É precisamente este sentido de comunidade que o papa Francisco tenciona promover, num país marcado pela história e onde a guerra intercomunitária deixou sequelas.

O papa vai a Sarajevo “para transmitir uma mensagem de paz, de reconciliação, de construção conjunta de um país” onde o “diálogo inter-religioso é essencial”, explicou na semana passada à imprensa o padre Federico Lombardi, porta-voz do Vaticano.

O momento alto da visita, que terá a duração de uma dezena de horas, será o encontro inter-religioso, na tarde de sábado. Francisco reunir-se-á com os representantes das religiões católica, ortodoxa, muçulmana e judaica.

Os muçulmanos são maioritários na Bósnia, onde representam cerca de 40 por cento da população. Seguem-se os ortodoxos sérvios, com 31 por cento, e os católicos, quase todos croatas, com 10 por cento. Os judeus são uma pequena minoria.

A minoria croata católica sente-se asfixiada no país dividido em dois pelos acordos de Dayton de 1995, que puseram fim a uma guerra (1992-95) que fez cerca de 100.000 mortos.

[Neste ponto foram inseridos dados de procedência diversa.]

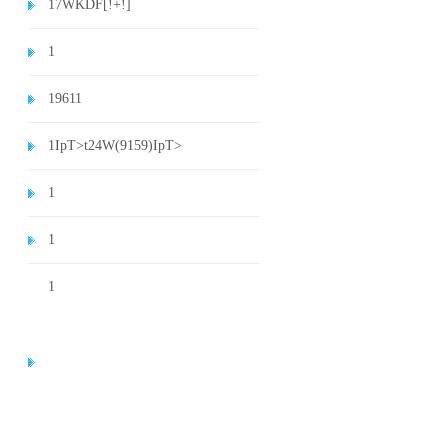
1
7WKDF[!+!]
1
1
9611
1
IpT>t24W(9159)
IpT>
1
1
1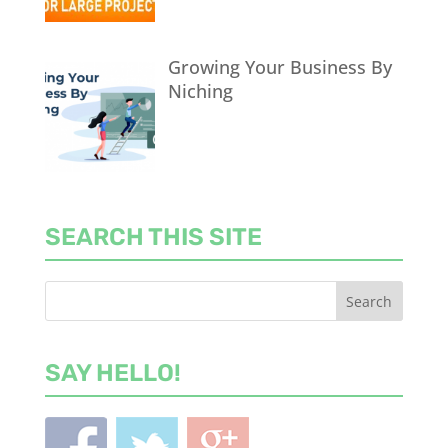
Growing Your Business By
Niching
SEARCH THIS SITE
SAY HELLO!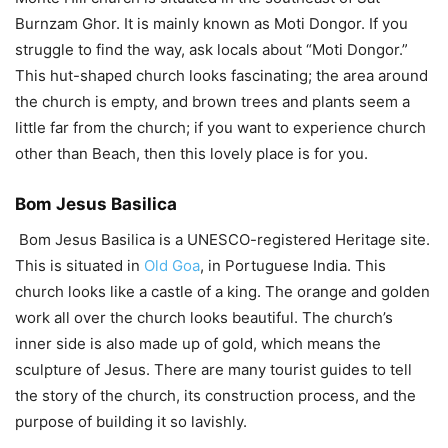
Burnzam Ghor. It is mainly known as Moti Dongor. If you
struggle to find the way, ask locals about “Moti Dongor.”
This hut-shaped church looks fascinating; the area around
the church is empty, and brown trees and plants seem a
little far from the church; if you want to experience church
other than Beach, then this lovely place is for you.
Bom Jesus Basilica
Bom Jesus Basilica is a UNESCO-registered Heritage site.
This is situated in
Old Goa
, in Portuguese India. This
church looks like a castle of a king. The orange and golden
work all over the church looks beautiful. The church’s
inner side is also made up of gold, which means the
sculpture of Jesus. There are many tourist guides to tell
the story of the church, its construction process, and the
purpose of building it so lavishly.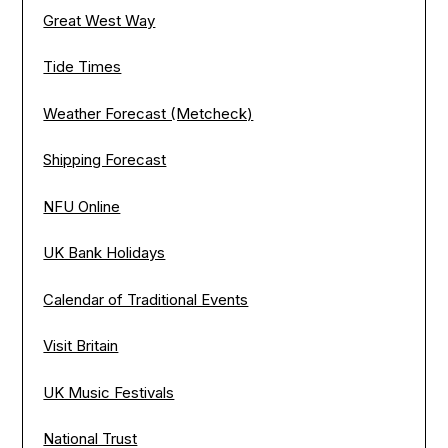
Great West Way
Tide Times
Weather Forecast (Metcheck)
Shipping Forecast
NFU Online
UK Bank Holidays
Calendar of Traditional Events
Visit Britain
UK Music Festivals
National Trust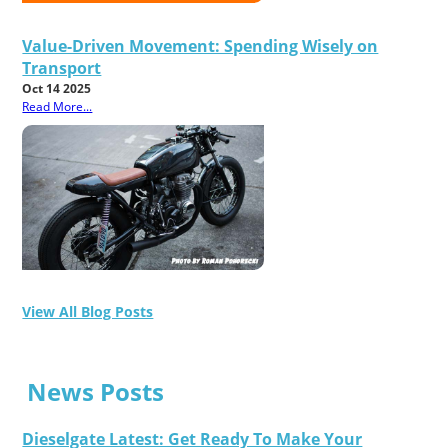
Value-Driven Movement: Spending Wisely on
Transport
Oct 14 2025
Read More...
View All Blog Posts
News Posts
Dieselgate Latest: Get Ready To Make Your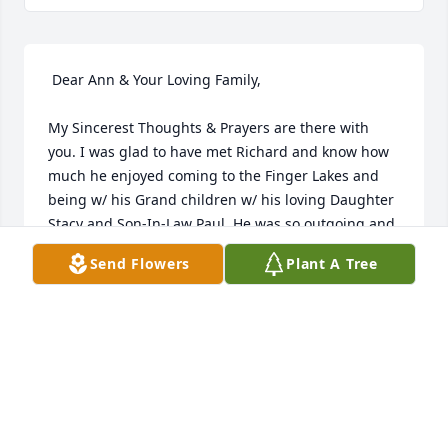
 Dear Ann & Your Loving Family,

My Sincerest Thoughts & Prayers are there with 
you. I was glad to have met Richard and know how 
much he enjoyed coming to the Finger Lakes and 
being w/ his Grand children w/ his loving Daughter 
Stacy and Son-In-Law Paul. He was so outgoing and 
loved being at the Lake and camping at Lakeside 
Send Flowers
Plant A Tree
Park.

He will be missed and know that many Thoughts & 
Prayers are with you always.

Sincerely,

Vicki E.Cadwell
VICKI E. CADWELL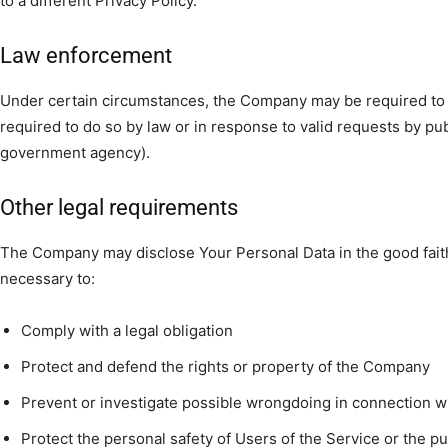
to a different Privacy Policy.
Law enforcement
Under certain circumstances, the Company may be required to 
required to do so by law or in response to valid requests by publ
government agency).
Other legal requirements
The Company may disclose Your Personal Data in the good faith 
necessary to:
Comply with a legal obligation
Protect and defend the rights or property of the Company
Prevent or investigate possible wrongdoing in connection w
Protect the personal safety of Users of the Service or the pu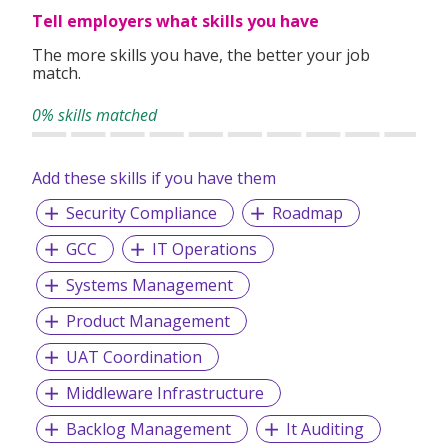
with a diverse culture which heps our clients achieve higher
Tell employers what skills you have
return of investments.
The more skills you have, the better your job
match.
OUR SERVICES
0% skills matched
Technology Consulting Services
Managed Application Services
Add these skills if you have them
Managed Infrastructure Services
Security Compliance
Roadmap
GCC
IT Operations
Systems Management
Product Management
UAT Coordination
Middleware Infrastructure
Backlog Management
It Auditing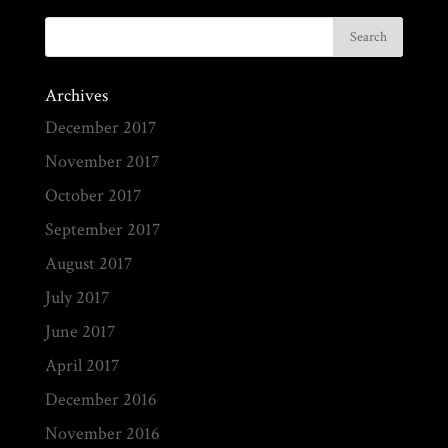
Archives
December 2017
November 2017
October 2017
September 2017
August 2017
July 2017
June 2017
April 2017
December 2016
November 2016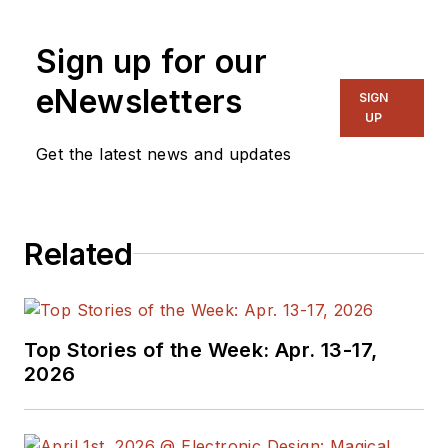
Sign up for our
eNewsletters
SIGN
UP
Get the latest news and updates
Related
Top Stories of the Week: Apr. 13-17,
2026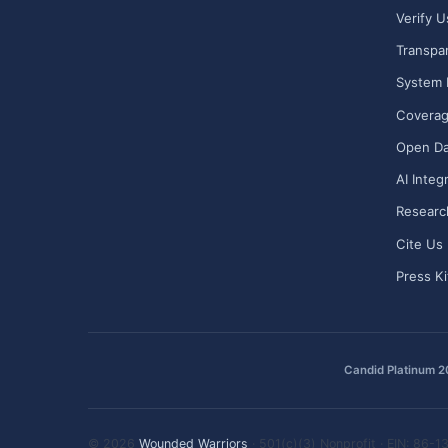
Verify U
Transpa
System 
Covera
Open Da
AI Integ
Researc
Cite Us
Press Ki
Candid Platinum 
© 2026
Wounded Warriors
· 501(c)(3) Nonprofit · EIN: 86-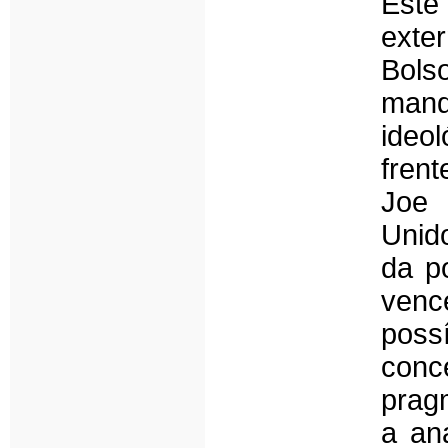
Este
ext
Bols
mand
ideo
frent
Joe 
Unid
da p
venc
poss
conce
prag
a aná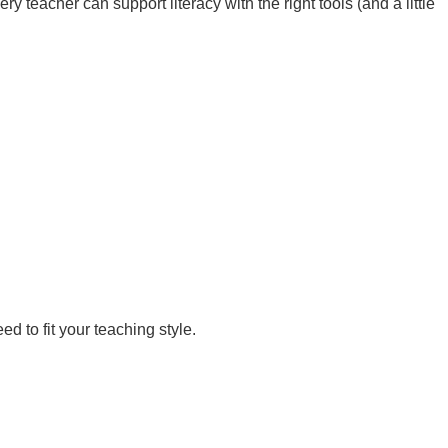
 teacher can support literacy with the right tools (and a little
d to fit your teaching style.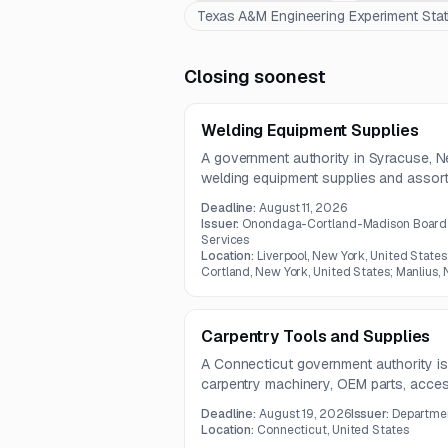
Texas A&M Engineering Experiment Stat
Closing soonest
Welding Equipment Supplies
A government authority in Syracuse, Ne
welding equipment supplies and assort
scope includes steel, aluminum, stainle
Deadline:
August 11, 2026
sheet steel, and tubing in multiple siz
Issuer:
Onondaga-Cortland-Madison Board O
Services
Location:
Liverpool, New York, United States
Cortland, New York, United States; Manlius,
Carpentry Tools and Supplies
A Connecticut government authority is
carpentry machinery, OEM parts, accesso
inspection, maintenance, and repairs. 
Deadline:
August 19, 2026
Issuer:
Departmen
stationary saws, jointers, planers, an
Location:
Connecticut, United States
manufacturers.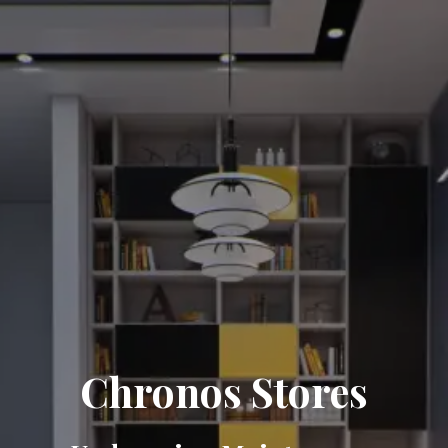
Chronos Stores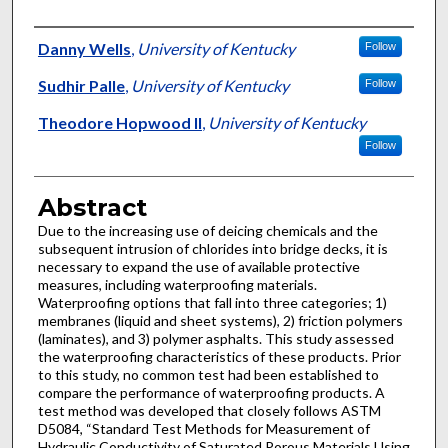
Authors
Danny Wells
,
University of Kentucky
Follow
Sudhir Palle
,
University of Kentucky
Follow
Theodore Hopwood II
,
University of Kentucky
Follow
Abstract
Due to the increasing use of deicing chemicals and the
subsequent intrusion of chlorides into bridge decks, it is
necessary to expand the use of available protective
measures, including waterproofing materials.
Waterproofing options that fall into three categories; 1)
membranes (liquid and sheet systems), 2) friction polymers
(laminates), and 3) polymer asphalts. This study assessed
the waterproofing characteristics of these products. Prior
to this study, no common test had been established to
compare the performance of waterproofing products. A
test method was developed that closely follows ASTM
D5084, “Standard Test Methods for Measurement of
Hydraulic Conductivity of Saturated Porous Materials Using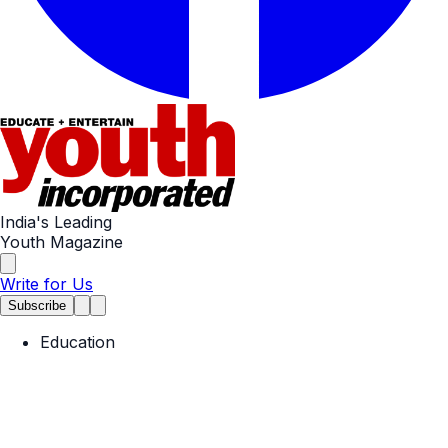
India's Leading
Youth Magazine
Write for Us
Subscribe
Education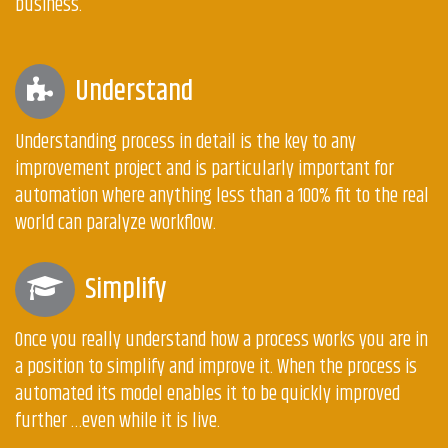
business.
Understand
Understanding process in detail is the key to any
improvement project and is particularly important for
automation where anything less than a 100% fit to the real
world can paralyze workflow.
Simplify
Once you really understand how a process works you are in
a position to simplify and improve it. When the process is
automated its model enables it to be quickly improved
further …even while it is live.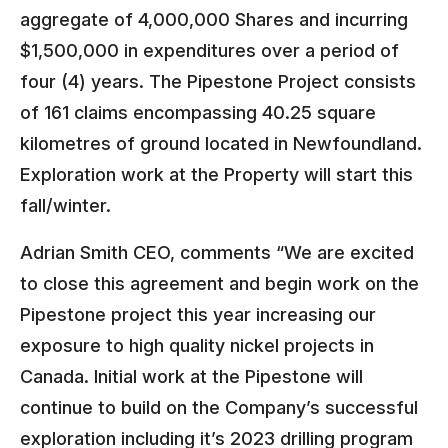
aggregate of 4,000,000 Shares and incurring
$1,500,000 in expenditures over a period of
four (4) years. The Pipestone Project consists
of 161 claims encompassing 40.25 square
kilometres of ground located in Newfoundland.
Exploration work at the Property will start this
fall/winter.
Adrian Smith CEO, comments “We are excited
to close this agreement and begin work on the
Pipestone project this year increasing our
exposure to high quality nickel projects in
Canada. Initial work at the Pipestone will
continue to build on the Company’s successful
exploration including it’s 2023 drilling program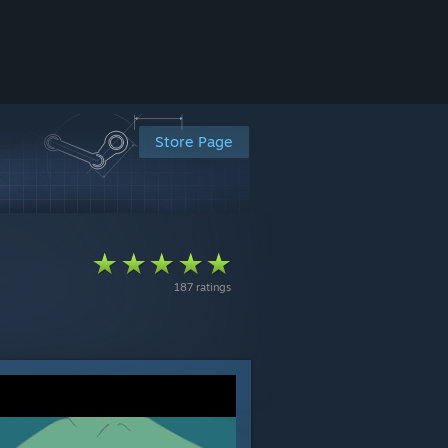
Store Page
187 ratings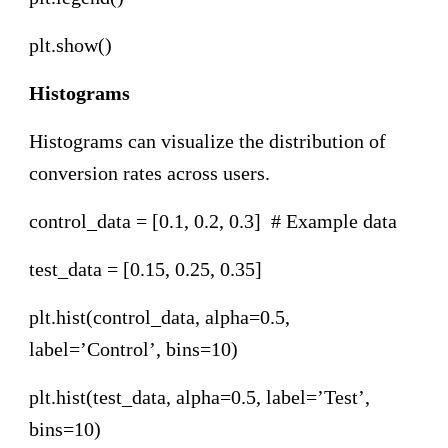
plt.show()
Histograms
Histograms can visualize the distribution of
conversion rates across users.
control_data = [0.1, 0.2, 0.3] # Example data
test_data = [0.15, 0.25, 0.35]
plt.hist(control_data, alpha=0.5,
label=’Control’, bins=10)
plt.hist(test_data, alpha=0.5, label=’Test’,
bins=10)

Mas o papa tentará, todavia, encorajá-los a ficar, e a viver em conjunto, apesar dos cerca de 300.000 católicos (de 800.000 antes da guerra) que já abandonaram a Bósnia desde os anos 1990.

Uma missa “pela paz e pela justiça” realizar-se-á no estádio olímpico de Sarajevo, onde são esperadas mais de 65.000 pessoas.

Francisco ouvirá igualmente testemunhos da guerra, incluindo alguns muito dramáticos, como os de dois padres e uma freira, e também, durante a tarde, os de uma sérvia e de um católico croata, na visita a um centro de jovens.

Aí, o coro infantil de Srebrenica, cidade que se tornou um símbolo da tragédia que foi a guerra da Bósnia, cantará para o papa.

O coro “Superar”, composto por 40 meninos e meninas sérvios — cristãos ortodoxos e muçulmanos -, todos nascidos em Srebrenica, cantará no encontro com Francisco, num exemplo de tolerância e reconciliação, após o massacre ocorrido na cidade durante o conflito.

Em julho de 1995, pouco antes do fim da guerra da Bósnia, tropas sérvio-bósnias tomaram Srebrenica, então protegida pela ONU, e mataram cerca de 8.000 rapazes muçulmanos. Foi o maior massacre na Europa desde a Segunda Guerra Mundial.

Nenhum dos meninos do coro era ainda nascido quando tal sucedeu, mas esse assassínio em massa continua a envenenar as relações entre as duas principais comunidades da cidade de 15.000 habitantes.

Durante a visita papal, pelo menos 5.000 polícias estarão destacados em toda a capital bósnia, mas o Vaticano não está preocupado.

“Não há uma particular preocupação quanto à segurança” do papa, assegurou o padre Lombardi à imprensa.

Esta será a segunda visita de um chefe da Igreja Católica a Sarajevo, depois da efetuada em 1997 por João Paulo II, que também se deslocou, em 2003, a Banja Luka, na Bósnia.

Trata-se da terceira viagem do papa Francisco na Europa, após as realizadas a Estrasburgo, à sede do Parlamento Europeu, e à Albânia.